Long time indeed. Thanks for the feedback. I agree, the 10.x.x.x network is private, implying NAT. I’m not really familiar with GRE, but if it’s on layer 4, then there is no TCP, so no ports involved. Then port translation would break it. But pure NAT should still work. It’s frustrating when something like this stops working after more than a year without a hitch. I’ll see what I can do here.
A solution: https://www.vodacom.co.za/personal/internet/broadbandonthemove/unrestrictedapn
The unrestricted APN isn’t a solution. It’s a kludge. The reality is that the unrestricted APN _forces_ the allocation of a publicly routable IP, and firewall entirely disabled, so you can receive incoming connections too. This just outright works around the lack of proper connection tracking on their NAT platform.
GRE isn’t TCP/UDP, so there are no ports to do port translation with. Masquerading PPTP GRE connections isn’t part of the regular linux kernel: http://tldp.org/HOWTO/VPN-Masquerade-HOWTO-2.html (see the last section, 2.11). Also http://tldp.org/HOWTO/VPN-Masquerade-HOWTO-3.html
Not sure how up to date this information is though. I’m setting up openvpn anyway, it should get through anything.
Hi,
Yea, GRE sits next to TCP/UDP, however, there is a conntrack module that can track it (From a quick look the referenced pages are still based on a 2.0.x/2.2.x kernel, which still used ipchains, I’ve been using CONFIG_NF_CONNTRACK_PPTP and CONFIG_NF_NAT_PPTP in recent kernels to perform the required tracking) based on stream and id numbers that are present in the protocol headers (similar to port numbers in tcp/udp).
OpenVPN will definitely sort out your problem though, or alternatively L2TP/IPSec (easier integration for Windows as it has a built-in client, but, depending on the server you’re using, harder to set up), which has NAT detection and NAT trafersal (basically it switches to ESP/AH inside of UDP instead of ESP/AH direct on IP when it detects NAT – which is pretty cool).

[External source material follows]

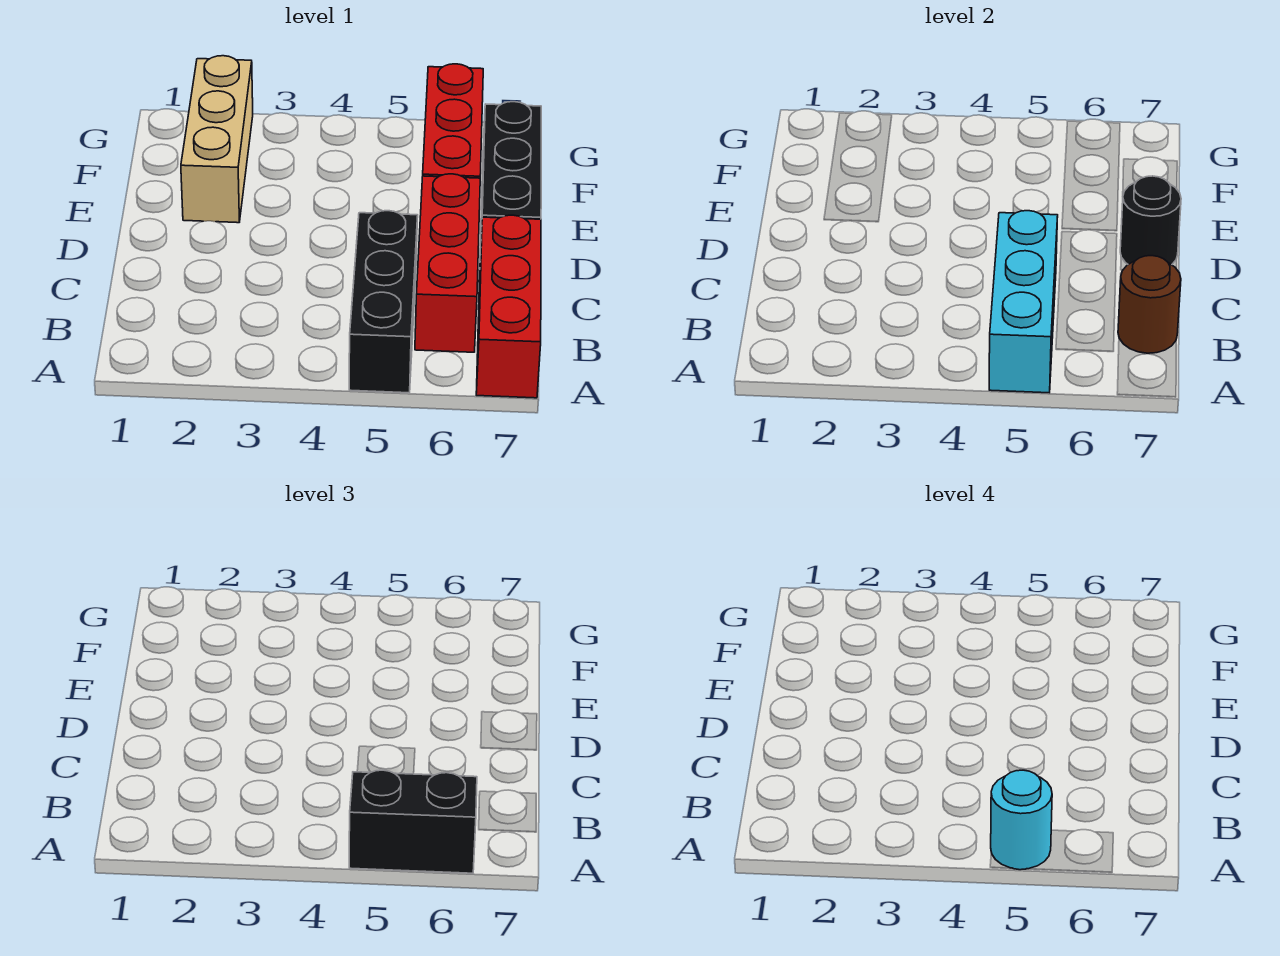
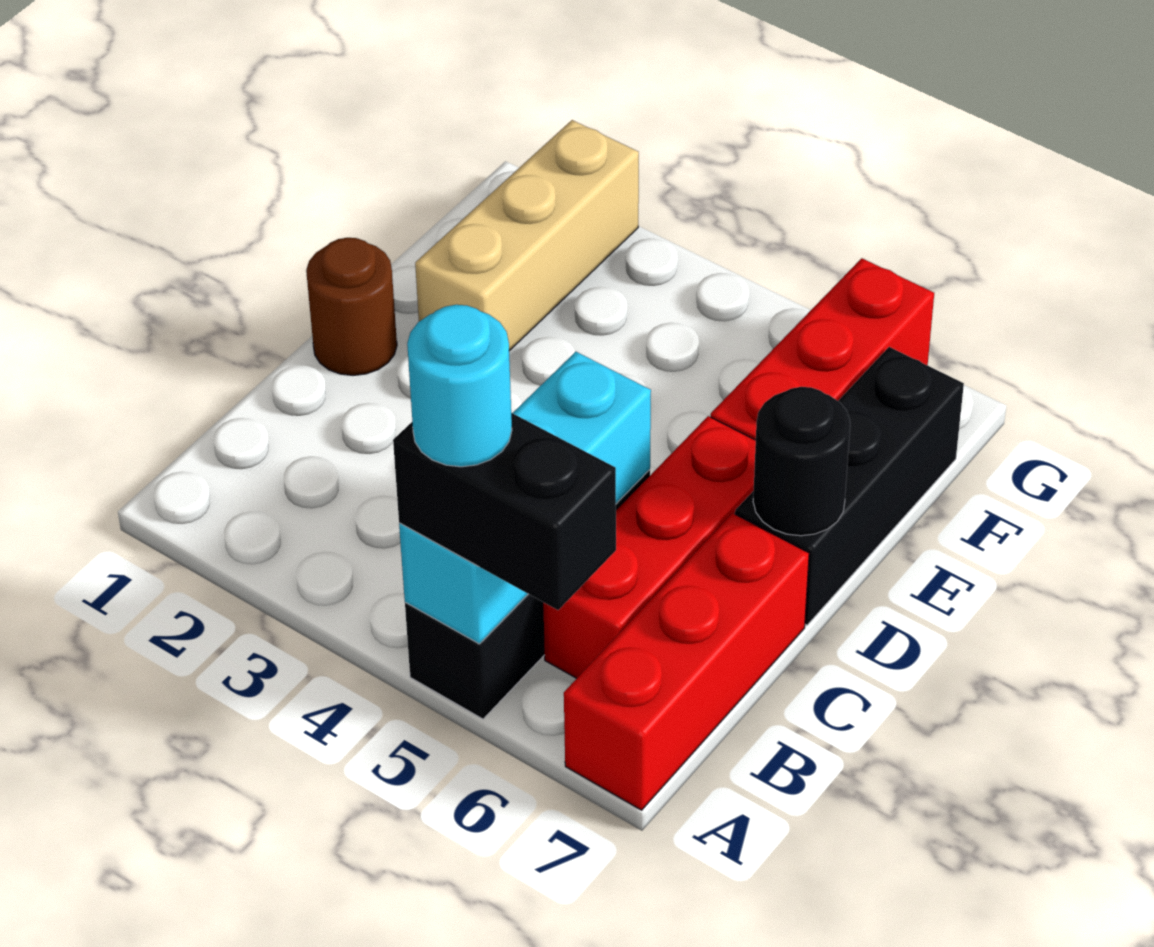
brown round brick B7 level 2 -> brown round brick D1 level 1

No real new information, but someone might find it useful.
OK, so if Vodacom were to use a linux system with a recent kernel for the firewall/masquerading, they’d be able to track the GRE connections properly and I wouldn’t be having this problem. I’ve seen the connection numbers in the GRE headers with tcpdump, so that makes sense. Anyway, I realise this is a different issue from what you originally reported on in the blog.
Interesting that openwrt has this: http://wiki.openwrt.org/doc/howto/vpn.nat.pptp
Thanks for the info on L2TP/IPSec, sounds interesting.
We now have OpenVPN set up and working nicely. Really simple to set up, and it works from windows without much hassle. Most of the intended users run some form of linux though 🙂
Hi guys i’ve just both a vpnbook package and try to connect with my mobile broadband using vodacom as my network.if i connect it gives me an error “fatal tls error” can somebody help me please
It could potentially be related, if it’s sporadic. If you get it on every single https:// connection then it’s a different problem. Usually your browser will give additional information more than just fatal tls error. Please make 100 % sure of the following:
1. Your system time is accurate (at least to within a few minutes)
2. Your browser (or the application giving the error) is up to date.
Failing that please contact Vodacom support. They blew me off because I’m not using Windows but perhaps you’ll have more luck.